Les acteurs du logement craignent de "perdre énormément de temps"
En introduction des Assises nationales du logement et de la ville, qui se tenaient mardi 25 juin à la Cité internationale universitaire de Paris, les membres de l’Alliance pour le logement ont fait part de leur inquiétude face à une instabilité politique venant retarder la reprise tant espérée du secteur.

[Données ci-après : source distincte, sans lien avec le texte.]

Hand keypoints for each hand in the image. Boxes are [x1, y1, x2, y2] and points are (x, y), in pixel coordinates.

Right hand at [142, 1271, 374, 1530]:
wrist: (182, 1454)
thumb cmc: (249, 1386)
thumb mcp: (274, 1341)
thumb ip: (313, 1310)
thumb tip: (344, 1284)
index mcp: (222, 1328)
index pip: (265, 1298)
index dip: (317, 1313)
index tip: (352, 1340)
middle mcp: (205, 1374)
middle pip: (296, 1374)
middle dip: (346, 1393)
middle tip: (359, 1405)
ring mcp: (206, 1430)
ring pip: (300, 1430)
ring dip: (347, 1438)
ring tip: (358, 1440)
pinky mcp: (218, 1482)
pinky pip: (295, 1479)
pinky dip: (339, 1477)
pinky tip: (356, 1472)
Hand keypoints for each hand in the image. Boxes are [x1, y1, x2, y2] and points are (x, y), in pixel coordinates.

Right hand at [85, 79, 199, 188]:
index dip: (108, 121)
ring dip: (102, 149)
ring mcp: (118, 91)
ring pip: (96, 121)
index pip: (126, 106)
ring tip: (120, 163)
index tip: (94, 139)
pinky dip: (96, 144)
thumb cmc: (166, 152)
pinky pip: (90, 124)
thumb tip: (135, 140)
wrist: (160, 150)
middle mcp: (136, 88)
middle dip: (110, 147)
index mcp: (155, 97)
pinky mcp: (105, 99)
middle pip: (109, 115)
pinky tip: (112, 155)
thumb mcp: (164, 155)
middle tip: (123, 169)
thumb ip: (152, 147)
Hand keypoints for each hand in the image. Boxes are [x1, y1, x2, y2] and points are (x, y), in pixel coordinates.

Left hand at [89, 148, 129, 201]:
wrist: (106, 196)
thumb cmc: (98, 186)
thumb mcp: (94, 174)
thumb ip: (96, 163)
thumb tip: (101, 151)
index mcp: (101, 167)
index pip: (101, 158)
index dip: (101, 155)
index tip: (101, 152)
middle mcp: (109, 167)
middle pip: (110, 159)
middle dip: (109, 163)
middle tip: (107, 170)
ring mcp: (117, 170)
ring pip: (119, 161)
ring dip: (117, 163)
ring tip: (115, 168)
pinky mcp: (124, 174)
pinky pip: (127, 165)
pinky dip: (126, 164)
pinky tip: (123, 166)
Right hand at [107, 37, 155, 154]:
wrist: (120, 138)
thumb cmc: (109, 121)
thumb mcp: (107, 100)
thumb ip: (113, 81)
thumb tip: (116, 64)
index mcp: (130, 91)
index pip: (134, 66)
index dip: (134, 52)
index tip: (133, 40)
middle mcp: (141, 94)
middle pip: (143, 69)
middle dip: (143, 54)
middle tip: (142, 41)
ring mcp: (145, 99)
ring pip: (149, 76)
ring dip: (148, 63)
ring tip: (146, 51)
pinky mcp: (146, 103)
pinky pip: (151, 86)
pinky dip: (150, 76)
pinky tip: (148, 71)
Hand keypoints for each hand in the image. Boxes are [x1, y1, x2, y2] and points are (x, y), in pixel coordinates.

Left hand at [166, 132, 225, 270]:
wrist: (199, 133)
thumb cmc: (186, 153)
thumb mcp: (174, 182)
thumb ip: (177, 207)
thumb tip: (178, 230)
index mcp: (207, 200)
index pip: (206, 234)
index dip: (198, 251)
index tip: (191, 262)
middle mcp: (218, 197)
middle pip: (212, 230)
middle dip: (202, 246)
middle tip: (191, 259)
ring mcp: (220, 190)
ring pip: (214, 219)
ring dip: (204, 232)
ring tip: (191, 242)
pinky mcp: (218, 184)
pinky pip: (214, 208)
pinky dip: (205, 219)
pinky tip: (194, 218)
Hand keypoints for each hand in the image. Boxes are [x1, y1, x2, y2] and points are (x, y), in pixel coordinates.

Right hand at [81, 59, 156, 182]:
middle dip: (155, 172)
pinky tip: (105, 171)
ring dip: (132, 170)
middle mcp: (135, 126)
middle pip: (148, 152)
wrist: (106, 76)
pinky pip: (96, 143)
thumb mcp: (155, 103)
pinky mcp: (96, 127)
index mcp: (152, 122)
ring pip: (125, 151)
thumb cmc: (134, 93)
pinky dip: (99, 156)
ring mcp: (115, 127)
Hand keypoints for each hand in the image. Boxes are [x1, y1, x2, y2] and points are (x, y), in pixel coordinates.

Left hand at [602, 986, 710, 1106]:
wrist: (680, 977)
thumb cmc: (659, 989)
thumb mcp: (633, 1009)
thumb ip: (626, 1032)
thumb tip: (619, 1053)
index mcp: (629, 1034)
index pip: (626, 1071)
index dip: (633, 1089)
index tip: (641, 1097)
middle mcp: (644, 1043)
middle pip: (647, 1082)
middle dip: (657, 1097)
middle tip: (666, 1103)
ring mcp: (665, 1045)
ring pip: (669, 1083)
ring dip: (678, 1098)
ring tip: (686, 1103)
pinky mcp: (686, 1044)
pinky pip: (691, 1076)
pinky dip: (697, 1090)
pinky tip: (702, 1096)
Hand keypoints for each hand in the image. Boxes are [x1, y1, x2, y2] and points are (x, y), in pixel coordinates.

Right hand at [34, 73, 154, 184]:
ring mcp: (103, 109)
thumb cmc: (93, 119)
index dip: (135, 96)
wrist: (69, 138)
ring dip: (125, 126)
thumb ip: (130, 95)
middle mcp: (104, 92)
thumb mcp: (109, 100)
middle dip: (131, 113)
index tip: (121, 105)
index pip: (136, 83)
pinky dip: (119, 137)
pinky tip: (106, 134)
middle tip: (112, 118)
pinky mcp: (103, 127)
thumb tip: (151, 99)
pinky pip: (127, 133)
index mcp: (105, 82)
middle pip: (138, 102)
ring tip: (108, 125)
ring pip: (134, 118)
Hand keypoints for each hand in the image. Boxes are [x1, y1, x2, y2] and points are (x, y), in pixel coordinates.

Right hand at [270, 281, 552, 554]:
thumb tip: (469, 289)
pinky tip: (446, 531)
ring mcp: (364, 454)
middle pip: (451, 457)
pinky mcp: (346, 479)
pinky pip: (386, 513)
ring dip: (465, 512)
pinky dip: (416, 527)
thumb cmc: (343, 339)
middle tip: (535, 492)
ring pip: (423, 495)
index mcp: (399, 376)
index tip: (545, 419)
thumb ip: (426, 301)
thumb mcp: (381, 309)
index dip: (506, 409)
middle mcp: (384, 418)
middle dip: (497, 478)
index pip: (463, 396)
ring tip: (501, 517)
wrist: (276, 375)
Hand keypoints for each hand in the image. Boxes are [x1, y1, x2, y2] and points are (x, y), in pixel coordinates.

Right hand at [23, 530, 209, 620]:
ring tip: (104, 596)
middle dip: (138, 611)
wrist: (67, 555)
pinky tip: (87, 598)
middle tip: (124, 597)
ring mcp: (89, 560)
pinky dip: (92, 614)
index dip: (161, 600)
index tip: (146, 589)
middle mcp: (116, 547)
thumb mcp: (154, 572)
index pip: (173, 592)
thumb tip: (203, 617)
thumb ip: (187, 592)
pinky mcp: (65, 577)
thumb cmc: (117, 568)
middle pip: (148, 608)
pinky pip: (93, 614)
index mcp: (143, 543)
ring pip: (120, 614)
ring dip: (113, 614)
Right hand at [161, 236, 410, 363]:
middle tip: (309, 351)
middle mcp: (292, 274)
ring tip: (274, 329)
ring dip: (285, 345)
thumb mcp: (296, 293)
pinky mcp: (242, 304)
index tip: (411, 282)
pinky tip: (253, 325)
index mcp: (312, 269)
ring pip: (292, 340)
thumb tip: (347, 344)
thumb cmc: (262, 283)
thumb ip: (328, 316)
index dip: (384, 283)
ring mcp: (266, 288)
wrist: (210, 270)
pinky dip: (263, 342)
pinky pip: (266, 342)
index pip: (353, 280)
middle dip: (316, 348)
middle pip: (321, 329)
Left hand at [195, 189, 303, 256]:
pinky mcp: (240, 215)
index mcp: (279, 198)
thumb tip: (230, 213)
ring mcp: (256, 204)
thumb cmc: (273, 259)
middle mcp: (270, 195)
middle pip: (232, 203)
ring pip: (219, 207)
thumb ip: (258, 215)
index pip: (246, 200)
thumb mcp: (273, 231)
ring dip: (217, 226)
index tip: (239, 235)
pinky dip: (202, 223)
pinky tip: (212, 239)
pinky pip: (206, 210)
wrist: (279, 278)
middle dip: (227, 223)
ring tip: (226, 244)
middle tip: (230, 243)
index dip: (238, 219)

C’est dans un climat évidemment tout particulier que les Assises nationales du logement et de la ville se sont ouvertes, mardi 25 juin à la Cité internationale universitaire de Paris (voir aussi notre article du 25 juin sur l'une des autres séquences de ces assises). Celui de l’incertitude et, disons-le, de franche lassitude. La vague de la dissolution semble en effet avoir emporté avec elle les maigres espoirs des acteurs du logement. Si les membres de l’Alliance pour le logement, qui introduisaient la journée, se sont gardés de commenter la décision du président de la République, tous s’accordent à dire que celle-ci retardera la potentielle reprise du secteur. La mise à l’arrêt de l’activité parlementaire implique de fait le report des travaux. "Après la crise du logement vient se greffer une crise politique et les marchés du logement n’aiment pas ça, souffle Loïc Cantin, président de la Fnaim. Guillaume Kasbarian, le ministre du Logement, était à notre écoute. Nous allons encore perdre du temps, alors que nous en manquons !"
Du côté de la Fédération des promoteurs immobiliers (FPI) aussi, la météo est plus que maussade. "Depuis plus de deux ans, nous essayons de pousser les choses. Nous sentions un léger frémissement avec Guillaume Kasbarian, bien que son analyse était erronée et qu’il fallait travailler sur la solvabilité de la demande plutôt que sur un choc d’offre. Un projet de loi était sur la table, quoi qu’on en pense… Malheureusement, le logement n’est pas un sujet politique. On va encore perdre énormément de temps, c’est désespérant", regrette Didier Bellier-Ganière, délégué général de la FPI.
"Le neuf coule, la rénovation énergétique patauge…", déplore pour sa part Olivier Salleron, président de la Fédération française du bâtiment. Tandis que 10.000 emplois auraient déjà été perdus dans l’industrie de la promotion immobilière, selon la FFB, Grégory Monod, président du pôle habitat, redoute quant à lui le coût "colossal" de cette destruction d'emplois.
Des mea culpa raillés
Interrogée sur le mea culpa d’Emmanuel Macron et de Bruno Le Maire, qui estimaient mi-juin ne pas avoir "assez fait" sur le logement, Emmanuelle Cosse, présidente de l’Union sociale pour l’habitat (USH), déclare sans détour : "En 2022, j’étais reçue à Matignon et on me promettait déjà de faire mieux !" Grégory Monod ironise : "Bruno Le Maire préconise de relancer une grande consultation sur le logement avec les élus autour de la table. Je crois que cela s’appelle le CNR…"
La vraie question reste de savoir ce que la future majorité, quelle qu’elle soit, décidera pour répondre à la crise, tant du point de vue législatif que des actions réglementaires. Loïc Cantin s'interroge : "Sans majorité, comment le pouvoir législatif pourra-t-il prendre de vraies solutions ?"
Dans ce contexte, les collectivités constitueront des interlocuteurs fiables, selon Emmanuelle Cosse. Une position partagée par Laure-Anne Geoffroy-Duprez, présidente de l’UNSFA (union des syndicats d'architectes). "La reprise nécessitera un travail de dentelle avec les territoires, du sur-mesure. Les élus auront besoin d’être accompagnés en amont. Nous allons devoir garder les manches retroussées et faire preuve d’agilité."
Si les professionnels regrettent une campagne trop rapide pour établir un quelconque débat avec les futurs parlementaires et faire preuve d’innovation, tous entendent se serrer les coudes. "Il faut transformer le chaos grâce aux forces vives de la nation !", prône Loïc Cantin. L’Alliance parle ainsi d’un moment "historique" qu’il est possible de mettre à profit en établissant une vision prospective commune. Grégory Monod conclut : "Le logement est transpartisan et nous ne sommes pas des bétonneurs compulsifs ! Les élus doivent nous faire confiance dans l’aménagement des territoires."